Committed suicide while serving time in Louisiana on an unrelated charge in 2008
February 15, 2020
North Myrtle Beach police have solved a 24-year-old murder using DNA evidence, naming a man tapped as a possible suspect in the 1999 death of Hae Min Lee by the podcast "Serial," according to WPDE.
Ronald Lee Moore, who had also been named in a series of burglaries, sexual assaults and another unsolved homicide case in Maryland in 1999, committed suicide while serving time in Louisiana on an unrelated charge in 2008, CNN reported.
Police said DNA evidence ties Moore to the murder of Shawn Marie Neal, 23, on June 2, 1996.
Neal, from North Carolina, was in the Grand Strand area of South Carolina working for an escort service in 1996, according to police. On June 2, her boyfriend reported that she went with a man who said his name was Don Gibbons to an area condominium and did not return. After an employee of the condos found a woman's body in one of the units, police identified the victim as Neal and said she had been strangled.
Police determined "Don Gibbons" was a fake name, and the case quickly went cold. Detectives reopened it in 2017, however, when advances in DNA technology made testing some of the samples collected from the crime scene feasible. They found a match to Moore and discovered, during their investigation, that Baltimore County police in 2013 had posthumously named him a suspect in several unsolved burglaries and sexual assaults and the death of Annelise Hyang Suk Lee using DNA.
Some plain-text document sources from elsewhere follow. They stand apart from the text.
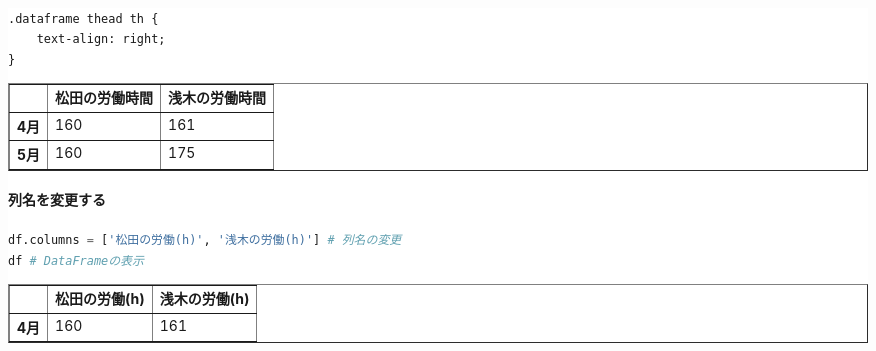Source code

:     .dataframe thead th {
        text-align: right;
    }
</style>
<table border="1" class="dataframe">
  <thead>
    <tr style="text-align: right;">
      <th></th>
      <th>松田の労働時間</th>
      <th>浅木の労働時間</th>
    </tr>
  </thead>
  <tbody>
    <tr>
      <th>4月</th>
      <td>160</td>
      <td>161</td>
    </tr>
    <tr>
      <th>5月</th>
      <td>160</td>
      <td>175</td>
    </tr>
  </tbody>
</table>
</div>



 #### 列名を変更する


```python
df.columns = ['松田の労働(h)', '浅木の労働(h)'] # 列名の変更
df # DataFrameの表示
```




<div>
<style scoped>
    .dataframe tbody tr th:only-of-type {
        vertical-align: middle;
    }

    .dataframe tbody tr th {
        vertical-align: top;
    }

    .dataframe thead th {
        text-align: right;
    }
</style>
<table border="1" class="dataframe">
  <thead>
    <tr style="text-align: right;">
      <th></th>
      <th>松田の労働(h)</th>
      <th>浅木の労働(h)</th>
    </tr>
  </thead>
  <tbody>
    <tr>
      <th>4月</th>
      <td>160</td>
      <td>161</td>
    </tr>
"Review of these case files revealed striking similarities between Moore's suspected victims in Maryland and the Neal homicide in North Myrtle Beach," North Myrtle Beach police said, according to WPDE.
In 2014, the podcast "Serial" looked at the murder of Hae Min Lee, also in 1999. Lee's ex-boyfriend, Adnan Syed, was convicted in her death and sentenced to life in prison. Syed has maintained his innocence and was denied a new trial by the US Supreme Court last November, as CrimeOnline previously reported.
"Serial" looked at some of the more problematic aspects of Syed's case and named Moore as a possible suspect. DNA from Lee's murder did not match Moore, however. According to the Baltimore Sun, the DNA also didn't match Syed.